Research Project: Improving Agroecosystem Services by Measuring, Modeling, and Assessing Conservation Practices

Location: Hydrology and Remote Sensing Laboratory

Title: Spatial heterogeneity in CO2 and CH4 fluxes: insights from airborne eddy covariance measurements over the Mid-Atlantic region

Author
item HANNUN, R. - Goddard Space Flight Center
item WOFLE, G. - Goddard Space Flight Center
item KAWA, S - Goddard Space Flight Center
item HANISCOL, T. - Goddard Space Flight Center
item NEWMAN, P. - Goddard Space Flight Center
item ALFIERI, JOSEPH
item BARRICK, J - Langley Airforce Base
item CLARK, K. - US Department Of Agriculture (USDA)
item DIGANGI, K. - Langley Airforce Base
item DISKIN, G. - Langley Airforce Base
item KING, J. - North Carolina State University
item KUSTAS, WILLIAM - Bill
item MITRA, B. - Texas A&M University
item NOORMETS, A. - North Carolina State University
item NOWAK, J. - Langley Airforce Base
item THORNHILL, K. - Langley Airforce Base
item VARGAS, R. - Collaborator

Submitted to: Ecological Research
Publication Type: Peer Reviewed Journal
Publication Acceptance Date: 2/5/2020
Publication Date: 3/6/2020
Citation: Hannun, R., Wofle, G., Kawa, S., Haniscol, T., Newman, P., Alfieri, J.G., Barrick, J., Clark, K., Digangi, K., Diskin, G., King, J., Kustas, W.P., Mitra, B., Noormets, A., Nowak, J., Thornhill, K., Vargas, R. 2020. Spatial heterogeneity in CO2 and CH4 fluxes: insights from airborne eddy covariance measurements over the Mid-Atlantic region. Ecological Research. 15/035008. https://doi.org/10.1088/1748-9326/ab7391.
DOI: https://doi.org/10.1088/1748-9326/ab7391

Interpretive Summary: Trace gases such as carbon dioxide (CO2) and methane (CH4) can influence regional weather and climate but continuous spatially- distributed measurements can be challenging. Thus, processes must be modeled. In turn, to develop and test the models, accurate data describing the exchange of these trace gases is needed. Using data collected over the Mid-Atlantic region, this study invested an airborne method for collecting those data while focusing on the effects of variability in the landscape. The study showed that the aerial measurements agreed well with surface measurements over a variety of ecosystems including wetlands, forests, and crops. This suggests the measurements could prove to be a valuable monitoring method.

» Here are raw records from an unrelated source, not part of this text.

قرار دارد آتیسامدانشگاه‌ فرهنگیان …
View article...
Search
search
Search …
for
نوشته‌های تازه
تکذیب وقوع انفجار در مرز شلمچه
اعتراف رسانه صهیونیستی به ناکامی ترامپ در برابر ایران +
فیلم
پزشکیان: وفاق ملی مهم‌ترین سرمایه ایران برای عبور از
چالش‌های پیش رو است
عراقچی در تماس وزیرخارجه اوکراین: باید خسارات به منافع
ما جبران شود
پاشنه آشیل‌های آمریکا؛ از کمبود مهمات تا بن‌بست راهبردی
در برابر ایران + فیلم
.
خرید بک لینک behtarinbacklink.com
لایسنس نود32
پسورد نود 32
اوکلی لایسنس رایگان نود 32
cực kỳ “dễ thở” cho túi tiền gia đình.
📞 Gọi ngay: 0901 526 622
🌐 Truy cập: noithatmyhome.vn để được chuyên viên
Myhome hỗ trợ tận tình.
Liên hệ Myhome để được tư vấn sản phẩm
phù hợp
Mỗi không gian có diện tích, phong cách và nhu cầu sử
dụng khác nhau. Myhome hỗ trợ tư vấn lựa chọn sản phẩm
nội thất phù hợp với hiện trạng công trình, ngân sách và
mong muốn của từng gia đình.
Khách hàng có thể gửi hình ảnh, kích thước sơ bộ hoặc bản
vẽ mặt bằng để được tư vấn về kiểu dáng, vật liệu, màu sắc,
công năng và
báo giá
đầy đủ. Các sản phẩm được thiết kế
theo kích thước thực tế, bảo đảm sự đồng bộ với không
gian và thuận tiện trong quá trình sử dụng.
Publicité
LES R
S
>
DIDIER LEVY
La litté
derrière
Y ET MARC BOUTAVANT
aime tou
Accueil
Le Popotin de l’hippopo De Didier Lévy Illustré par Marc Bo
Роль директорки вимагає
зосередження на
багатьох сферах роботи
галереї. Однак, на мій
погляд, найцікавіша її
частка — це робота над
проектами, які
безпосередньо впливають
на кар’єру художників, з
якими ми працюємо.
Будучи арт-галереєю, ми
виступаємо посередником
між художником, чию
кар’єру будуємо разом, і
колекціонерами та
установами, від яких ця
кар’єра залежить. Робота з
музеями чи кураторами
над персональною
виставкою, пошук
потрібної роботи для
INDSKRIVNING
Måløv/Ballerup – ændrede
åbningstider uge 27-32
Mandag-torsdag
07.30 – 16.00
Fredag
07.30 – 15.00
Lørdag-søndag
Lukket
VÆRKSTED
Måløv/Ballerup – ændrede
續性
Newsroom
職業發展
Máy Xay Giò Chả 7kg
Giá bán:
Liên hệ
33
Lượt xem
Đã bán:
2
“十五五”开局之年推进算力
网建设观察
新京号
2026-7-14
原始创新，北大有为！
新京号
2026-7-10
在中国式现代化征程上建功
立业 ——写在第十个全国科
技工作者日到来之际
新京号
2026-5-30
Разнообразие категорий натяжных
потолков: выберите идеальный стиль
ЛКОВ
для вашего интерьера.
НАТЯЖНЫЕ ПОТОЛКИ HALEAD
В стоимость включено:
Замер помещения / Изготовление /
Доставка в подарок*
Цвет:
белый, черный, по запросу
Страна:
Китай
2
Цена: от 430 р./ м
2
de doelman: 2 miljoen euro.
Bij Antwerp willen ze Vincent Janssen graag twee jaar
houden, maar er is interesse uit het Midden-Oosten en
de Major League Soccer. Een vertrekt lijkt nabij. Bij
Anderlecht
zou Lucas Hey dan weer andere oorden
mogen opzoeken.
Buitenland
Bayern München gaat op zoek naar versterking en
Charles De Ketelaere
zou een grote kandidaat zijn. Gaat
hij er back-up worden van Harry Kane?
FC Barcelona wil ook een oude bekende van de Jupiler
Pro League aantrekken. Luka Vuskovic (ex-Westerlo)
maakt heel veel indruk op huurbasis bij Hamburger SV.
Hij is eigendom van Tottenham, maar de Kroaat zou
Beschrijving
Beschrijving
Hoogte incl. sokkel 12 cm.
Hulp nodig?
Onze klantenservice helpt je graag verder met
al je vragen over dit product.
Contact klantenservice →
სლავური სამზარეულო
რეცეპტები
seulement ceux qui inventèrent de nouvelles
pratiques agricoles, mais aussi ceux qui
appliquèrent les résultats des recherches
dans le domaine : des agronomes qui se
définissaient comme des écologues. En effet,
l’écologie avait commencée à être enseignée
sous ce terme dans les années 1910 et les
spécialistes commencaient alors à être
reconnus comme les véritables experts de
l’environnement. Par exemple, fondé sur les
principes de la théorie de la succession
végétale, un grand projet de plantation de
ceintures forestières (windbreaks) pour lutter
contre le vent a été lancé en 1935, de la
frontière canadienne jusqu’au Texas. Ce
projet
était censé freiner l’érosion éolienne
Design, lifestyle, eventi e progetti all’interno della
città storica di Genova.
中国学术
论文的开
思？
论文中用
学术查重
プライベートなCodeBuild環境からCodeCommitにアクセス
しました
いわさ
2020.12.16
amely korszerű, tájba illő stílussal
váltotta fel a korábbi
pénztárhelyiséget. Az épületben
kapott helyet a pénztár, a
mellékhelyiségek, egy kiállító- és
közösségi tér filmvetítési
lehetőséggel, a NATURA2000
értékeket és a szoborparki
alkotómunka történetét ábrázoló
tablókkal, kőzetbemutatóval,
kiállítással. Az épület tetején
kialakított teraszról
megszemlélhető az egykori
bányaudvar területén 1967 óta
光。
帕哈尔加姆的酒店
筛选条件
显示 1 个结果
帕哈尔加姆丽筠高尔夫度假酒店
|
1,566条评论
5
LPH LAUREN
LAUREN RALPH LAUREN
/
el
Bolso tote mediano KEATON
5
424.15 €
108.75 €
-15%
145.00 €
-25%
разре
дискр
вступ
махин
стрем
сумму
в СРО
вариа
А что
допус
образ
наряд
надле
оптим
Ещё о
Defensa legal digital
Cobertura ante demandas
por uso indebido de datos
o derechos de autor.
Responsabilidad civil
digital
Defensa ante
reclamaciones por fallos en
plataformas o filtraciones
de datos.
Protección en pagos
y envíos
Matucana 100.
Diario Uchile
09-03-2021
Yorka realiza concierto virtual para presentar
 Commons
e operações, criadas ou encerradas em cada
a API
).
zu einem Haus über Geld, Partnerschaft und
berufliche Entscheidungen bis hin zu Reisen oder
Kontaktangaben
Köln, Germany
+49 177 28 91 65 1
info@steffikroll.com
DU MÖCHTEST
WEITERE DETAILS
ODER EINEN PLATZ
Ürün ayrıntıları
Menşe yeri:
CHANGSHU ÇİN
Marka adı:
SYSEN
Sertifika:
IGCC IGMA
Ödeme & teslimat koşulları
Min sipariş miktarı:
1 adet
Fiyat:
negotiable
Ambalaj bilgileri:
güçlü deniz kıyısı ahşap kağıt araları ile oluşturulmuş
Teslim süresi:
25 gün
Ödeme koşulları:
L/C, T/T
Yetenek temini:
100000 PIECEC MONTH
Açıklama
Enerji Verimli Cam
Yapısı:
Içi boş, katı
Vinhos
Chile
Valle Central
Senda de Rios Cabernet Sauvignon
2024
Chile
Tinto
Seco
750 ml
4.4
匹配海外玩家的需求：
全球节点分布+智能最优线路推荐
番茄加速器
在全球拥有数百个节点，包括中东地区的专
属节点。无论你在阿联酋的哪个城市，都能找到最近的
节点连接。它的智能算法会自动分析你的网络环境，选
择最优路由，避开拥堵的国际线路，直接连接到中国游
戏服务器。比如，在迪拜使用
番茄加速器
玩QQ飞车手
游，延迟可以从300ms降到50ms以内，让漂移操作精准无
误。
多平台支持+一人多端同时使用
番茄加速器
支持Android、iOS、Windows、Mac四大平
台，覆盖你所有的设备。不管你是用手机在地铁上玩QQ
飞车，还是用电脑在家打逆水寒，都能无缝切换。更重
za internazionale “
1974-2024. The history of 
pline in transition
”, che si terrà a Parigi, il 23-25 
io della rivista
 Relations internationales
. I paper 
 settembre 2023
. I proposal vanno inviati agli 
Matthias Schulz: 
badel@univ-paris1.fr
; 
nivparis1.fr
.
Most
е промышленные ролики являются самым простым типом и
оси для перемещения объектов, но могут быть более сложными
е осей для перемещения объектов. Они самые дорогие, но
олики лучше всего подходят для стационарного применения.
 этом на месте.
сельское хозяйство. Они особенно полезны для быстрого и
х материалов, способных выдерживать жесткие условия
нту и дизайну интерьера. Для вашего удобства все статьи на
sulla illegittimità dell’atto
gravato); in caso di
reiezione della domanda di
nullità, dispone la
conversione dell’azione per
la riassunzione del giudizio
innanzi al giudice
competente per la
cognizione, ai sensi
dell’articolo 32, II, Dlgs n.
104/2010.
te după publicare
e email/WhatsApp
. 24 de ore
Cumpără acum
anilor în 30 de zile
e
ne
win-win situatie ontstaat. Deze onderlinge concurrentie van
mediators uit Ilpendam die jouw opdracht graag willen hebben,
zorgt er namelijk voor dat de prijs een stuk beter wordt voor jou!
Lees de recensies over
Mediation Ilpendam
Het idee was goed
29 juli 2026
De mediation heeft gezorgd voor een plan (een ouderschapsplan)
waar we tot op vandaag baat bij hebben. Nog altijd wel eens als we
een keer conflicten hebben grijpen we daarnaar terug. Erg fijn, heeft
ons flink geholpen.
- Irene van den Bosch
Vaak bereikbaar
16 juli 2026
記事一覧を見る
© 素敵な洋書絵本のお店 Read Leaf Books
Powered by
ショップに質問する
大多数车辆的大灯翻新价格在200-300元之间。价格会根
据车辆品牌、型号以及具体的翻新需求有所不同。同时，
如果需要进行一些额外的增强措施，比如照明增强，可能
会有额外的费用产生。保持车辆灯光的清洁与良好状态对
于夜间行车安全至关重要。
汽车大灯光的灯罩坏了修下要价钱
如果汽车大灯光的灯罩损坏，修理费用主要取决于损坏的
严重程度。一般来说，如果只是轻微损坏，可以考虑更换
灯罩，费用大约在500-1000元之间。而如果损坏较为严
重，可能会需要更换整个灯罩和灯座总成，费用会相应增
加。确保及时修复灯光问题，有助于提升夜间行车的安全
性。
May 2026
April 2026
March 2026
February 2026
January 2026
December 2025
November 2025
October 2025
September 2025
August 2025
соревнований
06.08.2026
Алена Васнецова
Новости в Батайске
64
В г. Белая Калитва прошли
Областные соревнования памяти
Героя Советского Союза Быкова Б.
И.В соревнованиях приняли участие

Technical Abstract: The exchange of carbon between the Earth’s atmosphere and biosphere influences the atmospheric dynamics of carbon dioxide (CO2) and methane (CH4). Airborne eddy covariance can quantify surface-atmosphere exchange from landscape-to-regional scales, offering a unique perspective on carbon cycle dynamics. We use extensive airborne measurements to quantify fluxes of energy, CO2, and CH4 across multiple ecosystems in the Mid-Atlantic region. Flights took place during September 2016 and May 2017. In conjunction with footprint analysis and land cover information, we use the airborne dataset to explore the effects of landscape heterogeneity on measured fluxes. Our results demonstrate large variability in CO2 uptake over mixed agricultural and forested sites, with fluxes ranging from -3.4 ± 0.7 to -11.5 ± 1.6 µmol m-2 s-1 for croplands and -9.1 ± 1.5 to -22.7 ± 3.2 µmol m-2 s-1 for forests. We also measured large CH4 emissions of 32.3 ± 17.0 to 76.1 ± 29.4 nmol m-2 s-1 from a brackish herbaceous wetland and 58.4 ± 12.0 to 181.2 ± 36.8 nmol m-2 s-1 from a freshwater forested wetland site. Additionally, we compared ecosystem-specific aircraft observations with measurements from eddy covariance flux towers along the flight path to demonstrate that towers capture ~30–75% of the regional variability in ecosystem flux. Additionally, diel patterns measured by the tower sites demonstrate that peak, midday flux measurements from aircraft can predict net daily CO2 exchange. We also discuss next steps in applying airborne observations to evaluate bottom-up flux models and improve understanding of the biophysical processes that drive carbon exchange from landscape-to-regional scales.